> **Raw data**:
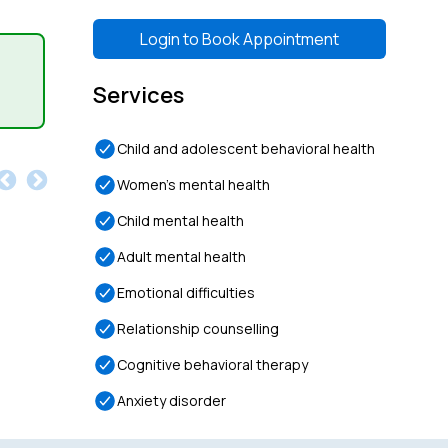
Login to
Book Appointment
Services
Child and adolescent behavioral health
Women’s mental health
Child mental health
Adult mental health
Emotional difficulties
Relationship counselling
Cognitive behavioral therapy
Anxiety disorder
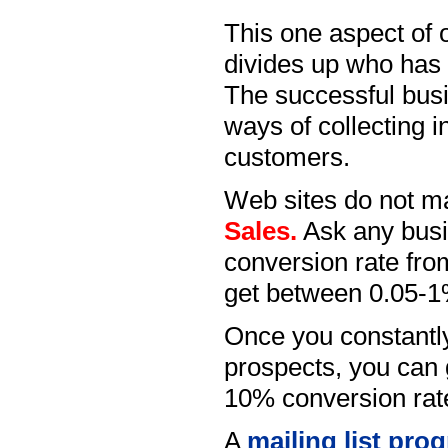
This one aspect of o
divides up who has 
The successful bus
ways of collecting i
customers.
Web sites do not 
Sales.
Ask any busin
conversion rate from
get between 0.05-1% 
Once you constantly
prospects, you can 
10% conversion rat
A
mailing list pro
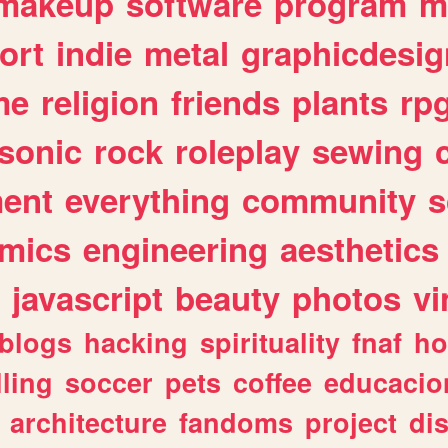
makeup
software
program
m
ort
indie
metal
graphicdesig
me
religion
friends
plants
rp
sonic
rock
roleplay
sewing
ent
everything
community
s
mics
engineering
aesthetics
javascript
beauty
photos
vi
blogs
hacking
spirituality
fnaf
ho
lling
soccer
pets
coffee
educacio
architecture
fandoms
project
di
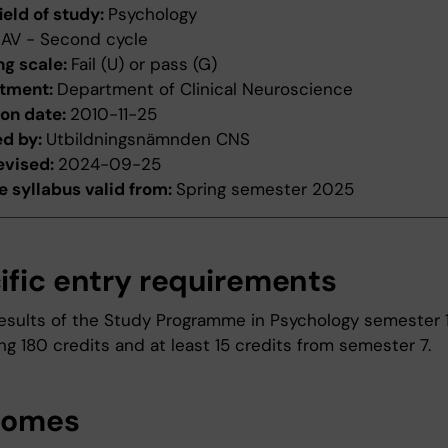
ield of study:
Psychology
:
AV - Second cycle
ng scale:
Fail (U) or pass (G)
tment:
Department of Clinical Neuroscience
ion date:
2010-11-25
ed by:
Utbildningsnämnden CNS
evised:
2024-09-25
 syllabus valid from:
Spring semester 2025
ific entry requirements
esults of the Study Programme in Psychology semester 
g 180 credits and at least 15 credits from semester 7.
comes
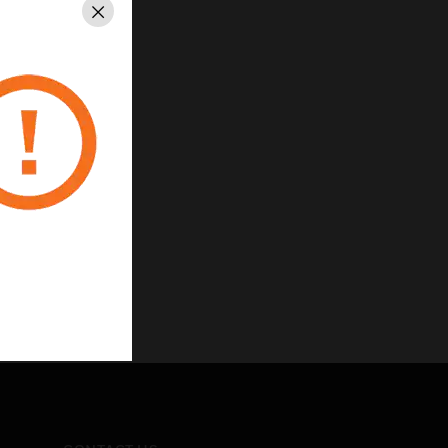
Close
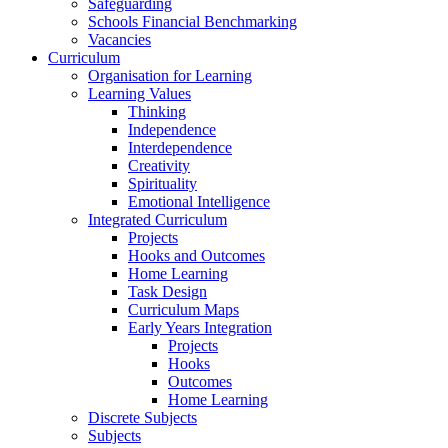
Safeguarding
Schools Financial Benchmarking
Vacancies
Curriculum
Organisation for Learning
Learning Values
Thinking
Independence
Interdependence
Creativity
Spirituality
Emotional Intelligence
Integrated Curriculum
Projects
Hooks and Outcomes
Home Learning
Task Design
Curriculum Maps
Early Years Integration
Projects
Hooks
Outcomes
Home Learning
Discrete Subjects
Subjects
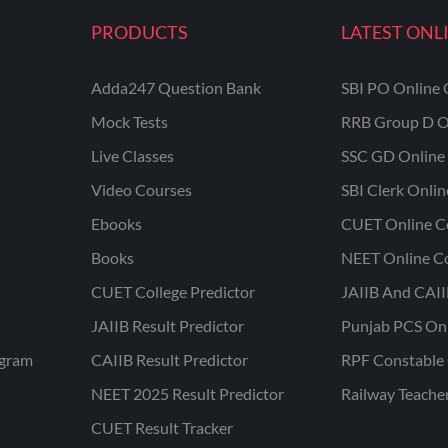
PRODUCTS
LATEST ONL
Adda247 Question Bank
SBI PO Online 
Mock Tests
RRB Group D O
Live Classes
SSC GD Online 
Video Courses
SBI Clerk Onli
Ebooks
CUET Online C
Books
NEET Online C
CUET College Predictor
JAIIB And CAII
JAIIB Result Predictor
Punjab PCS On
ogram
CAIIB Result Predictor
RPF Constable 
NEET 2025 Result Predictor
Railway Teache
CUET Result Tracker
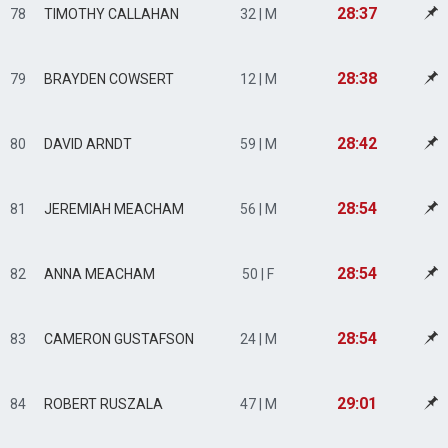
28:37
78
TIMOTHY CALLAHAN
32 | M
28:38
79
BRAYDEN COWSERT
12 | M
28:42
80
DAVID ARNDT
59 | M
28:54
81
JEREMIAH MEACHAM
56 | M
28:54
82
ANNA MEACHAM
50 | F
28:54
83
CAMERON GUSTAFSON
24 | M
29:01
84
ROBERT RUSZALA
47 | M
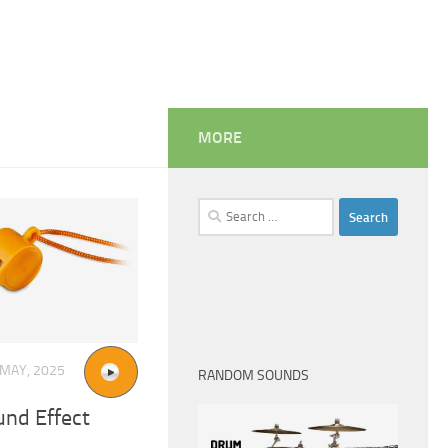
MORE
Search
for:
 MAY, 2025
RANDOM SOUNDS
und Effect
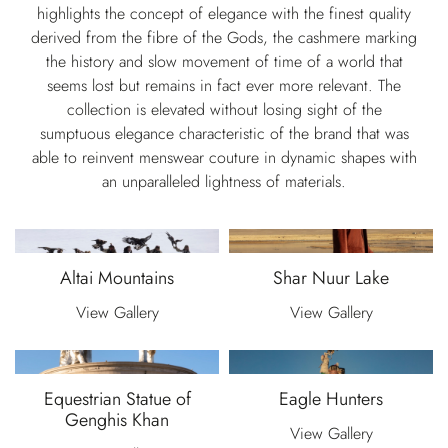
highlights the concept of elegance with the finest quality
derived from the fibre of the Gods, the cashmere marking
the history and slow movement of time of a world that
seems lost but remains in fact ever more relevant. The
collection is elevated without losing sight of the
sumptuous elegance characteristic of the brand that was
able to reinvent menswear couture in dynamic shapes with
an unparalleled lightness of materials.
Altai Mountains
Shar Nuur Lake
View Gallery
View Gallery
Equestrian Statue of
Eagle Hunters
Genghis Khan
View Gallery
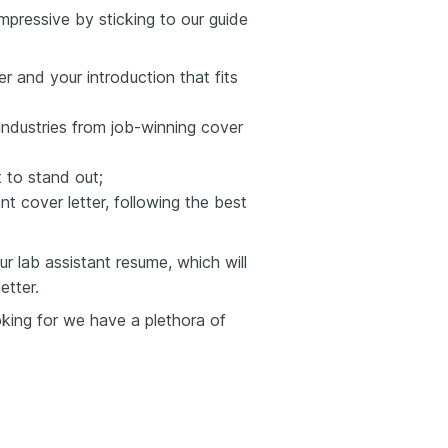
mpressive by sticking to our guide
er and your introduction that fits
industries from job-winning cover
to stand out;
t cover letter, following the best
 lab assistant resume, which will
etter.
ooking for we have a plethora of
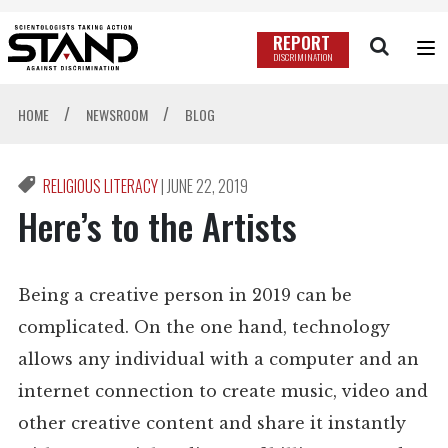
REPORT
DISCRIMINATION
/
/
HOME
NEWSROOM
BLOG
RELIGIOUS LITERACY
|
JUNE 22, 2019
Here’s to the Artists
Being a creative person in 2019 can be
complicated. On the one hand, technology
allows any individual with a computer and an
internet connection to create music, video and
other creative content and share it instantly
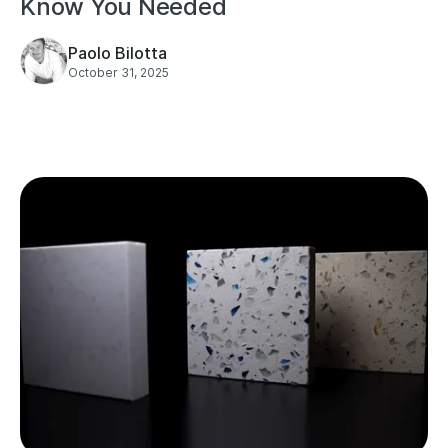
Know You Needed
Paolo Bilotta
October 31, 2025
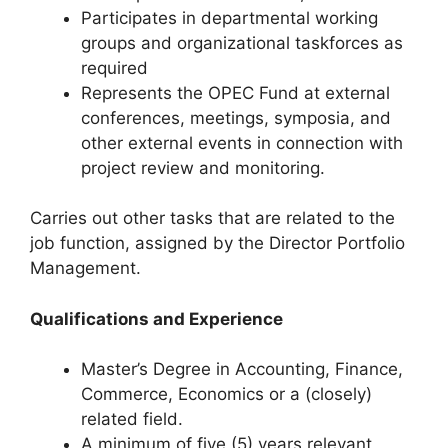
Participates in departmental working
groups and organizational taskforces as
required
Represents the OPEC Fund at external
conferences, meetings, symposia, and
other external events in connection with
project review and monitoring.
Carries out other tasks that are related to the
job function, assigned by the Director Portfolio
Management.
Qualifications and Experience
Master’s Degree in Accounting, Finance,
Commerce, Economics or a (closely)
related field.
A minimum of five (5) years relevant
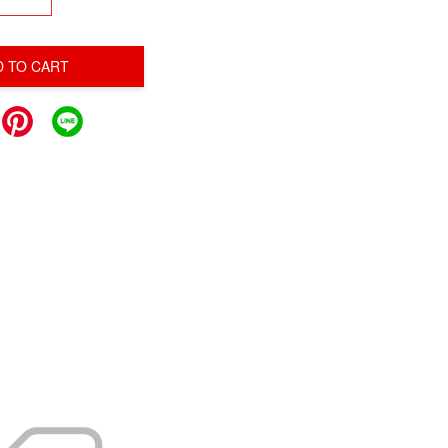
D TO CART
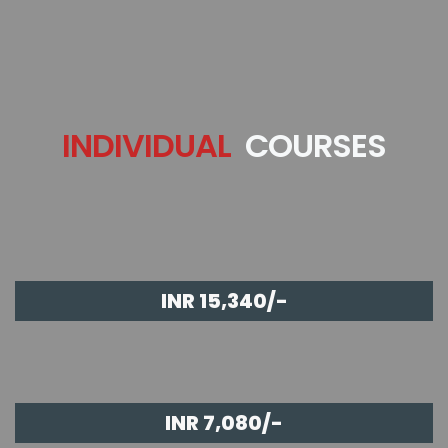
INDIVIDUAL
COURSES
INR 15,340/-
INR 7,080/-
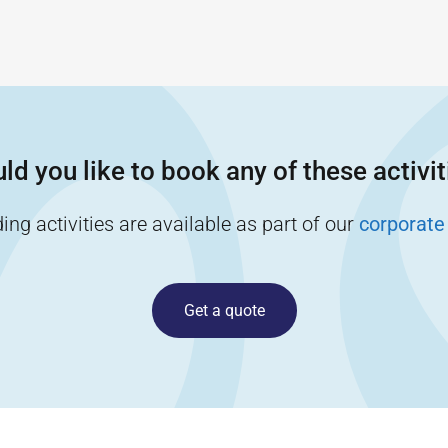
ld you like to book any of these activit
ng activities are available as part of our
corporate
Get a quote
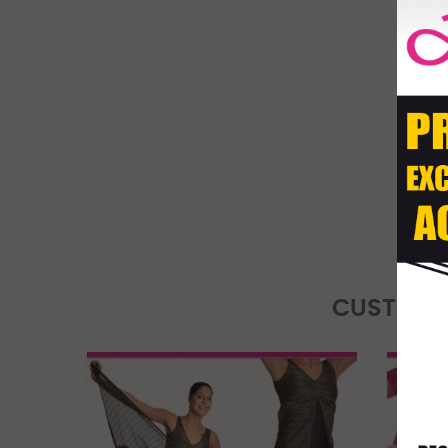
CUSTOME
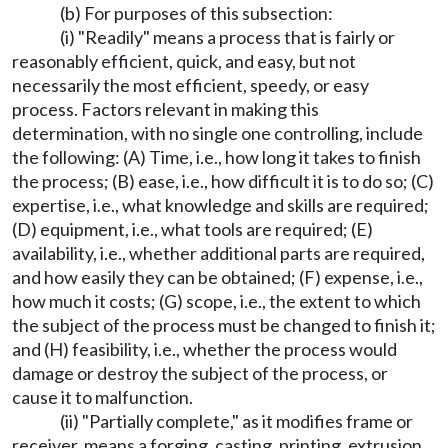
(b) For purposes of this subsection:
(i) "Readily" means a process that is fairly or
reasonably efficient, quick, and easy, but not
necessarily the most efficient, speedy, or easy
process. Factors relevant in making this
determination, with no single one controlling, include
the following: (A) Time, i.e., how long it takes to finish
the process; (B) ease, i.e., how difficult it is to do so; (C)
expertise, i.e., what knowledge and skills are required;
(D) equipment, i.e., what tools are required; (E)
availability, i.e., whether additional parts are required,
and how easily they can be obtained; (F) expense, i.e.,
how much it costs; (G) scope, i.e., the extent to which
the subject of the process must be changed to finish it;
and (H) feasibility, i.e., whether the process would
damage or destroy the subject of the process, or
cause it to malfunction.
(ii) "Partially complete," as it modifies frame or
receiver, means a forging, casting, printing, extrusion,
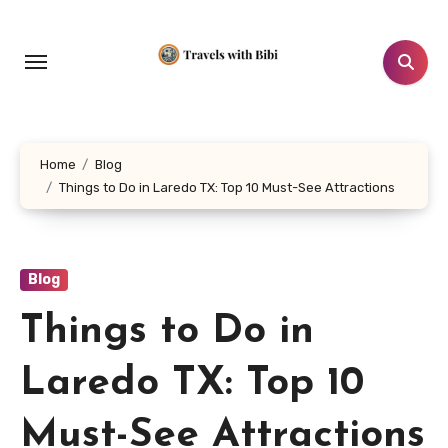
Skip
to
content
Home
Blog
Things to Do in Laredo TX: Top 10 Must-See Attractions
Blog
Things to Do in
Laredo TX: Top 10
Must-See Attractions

> **Prompt**:
Please reproduce, word for word and line for line, the text read from every page in the material above, leaving the pictures out of your answer.

> **Worked solution**:
Login to
Book Appointment
Services
Child and adolescent behavioral health
Women’s mental health
Child mental health
Adult mental health
Emotional difficulties
Relationship counselling
Cognitive behavioral therapy
Anxiety disorder
This one aspect of o
divides up who has 
The successful bus
ways of collecting i
customers.
Web sites do not 
Sales.
Ask any busin
conversion rate from
get between 0.05-1% 
Once you constantly
prospects, you can 
10% conversion rat
A
mailing list pro
makeup
software
program
m
ort
indie
metal
graphicdesig
me
religion
friends
plants
rp
sonic
rock
roleplay
sewing
ent
everything
community
s
mics
engineering
aesthetics
javascript
beauty
photos
vi
blogs
hacking
spirituality
fnaf
ho
lling
soccer
pets
coffee
educacio
architecture
fandoms
project
di
ield of study:
Psychology
:
AV - Second cycle
ng scale:
Fail (U) or pass (G)
tment:
Department of Clinical Neuroscience
ion date:
2010-11-25
ed by:
Utbildningsnämnden CNS
evised:
2024-09-25
 syllabus valid from:
Spring semester 2025
ific entry requirements
esults of the Study Programme in Psychology semester 
g 180 credits and at least 15 credits from semester 7.
comes
Close
Safeguarding
Schools Financial Benchmarking
Vacancies
Curriculum
Organisation for Learning
Learning Values
Thinking
Independence
Interdependence
Creativity
Spirituality
Emotional Intelligence
Integrated Curriculum
Projects
Hooks and Outcomes
Home Learning
Task Design
Curriculum Maps
Early Years Integration
Projects
Hooks
Outcomes
Home Learning
Discrete Subjects
Subjects
PRODUCTS
LATEST ONL
Adda247 Question Bank
SBI PO Online 
Mock Tests
RRB Group D O
Live Classes
SSC GD Online 
Video Courses
SBI Clerk Onli
Ebooks
CUET Online C
Books
NEET Online C
CUET College Predictor
JAIIB And CAII
JAIIB Result Predictor
Punjab PCS On
ogram
CAIIB Result Predictor
RPF Constable 
NEET 2025 Result Predictor
Railway Teache
CUET Result Tracker
28:37
78
TIMOTHY CALLAHAN
32 | M
28:38
79
BRAYDEN COWSERT
12 | M
28:42
80
DAVID ARNDT
59 | M
28:54
81
JEREMIAH MEACHAM
56 | M
28:54
82
ANNA MEACHAM
50 | F
28:54
83
CAMERON GUSTAFSON
24 | M
29:01
84
ROBERT RUSZALA
47 | M
MORE
Search
for:
 MAY, 2025
RANDOM SOUNDS
und Effect
highlights the concept of elegance with the finest quality
derived from the fibre of the Gods, the cashmere marking
the history and slow movement of time of a world that
seems lost but remains in fact ever more relevant. The
collection is elevated without losing sight of the
sumptuous elegance characteristic of the brand that was
able to reinvent menswear couture in dynamic shapes with
an unparalleled lightness of materials.
Altai Mountains
Shar Nuur Lake
View Gallery
View Gallery
Equestrian Statue of
Eagle Hunters
Genghis Khan
View Gallery
mpressive by sticking to our guide
er and your introduction that fits
industries from job-winning cover
to stand out;
t cover letter, following the best
 lab assistant resume, which will
etter.
ooking for we have a plethora of
REPORT
DISCRIMINATION
/
/
HOME
NEWSROOM
BLOG
RELIGIOUS LITERACY
|
JUNE 22, 2019
Here’s to the Artists
Being a creative person in 2019 can be
complicated. On the one hand, technology
allows any individual with a computer and an
internet connection to create music, video and
other creative content and share it instantly
Know You Needed
Paolo Bilotta
October 31, 2025
Participates in departmental working
groups and organizational taskforces as
required
Represents the OPEC Fund at external
conferences, meetings, symposia, and
other external events in connection with
project review and monitoring.
Carries out other tasks that are related to the
job function, assigned by the Director Portfolio
Management.
Qualifications and Experience
Master’s Degree in Accounting, Finance,
Commerce, Economics or a (closely)
related field.
A minimum of five (5) years relevant
D TO CART
INDIVIDUAL
COURSES
INR 15,340/-
INR 7,080/-
ld you like to book any of these activit
ng activities are available as part of our
corporate
Get a quote
CUSTOME
(b) For purposes of this subsection:
(i) "Readily" means a process that is fairly or
reasonably efficient, quick, and easy, but not
necessarily the most efficient, speedy, or easy
process. Factors relevant in making this
determination, with no single one controlling, include
the following: (A) Time, i.e., how long it takes to finish
the process; (B) ease, i.e., how difficult it is to do so; (C)
expertise, i.e., what knowledge and skills are required;
(D) equipment, i.e., what tools are required; (E)
availability, i.e., whether additional parts are required,
and how easily they can be obtained; (F) expense, i.e.,
how much it costs; (G) scope, i.e., the extent to which
the subject of the process must be changed to finish it;
and (H) feasibility, i.e., whether the process would
damage or destroy the subject of the process, or
cause it to malfunction.
(ii) "Partially complete," as it modifies frame or
receiver, means a forging, casting, printing, extrusion,
Skip
to
content
Home
Blog
Things to Do in Laredo TX: Top 10 Must-See Attractions
Blog
Things to Do in
Laredo TX: Top 10
Must-See Attractions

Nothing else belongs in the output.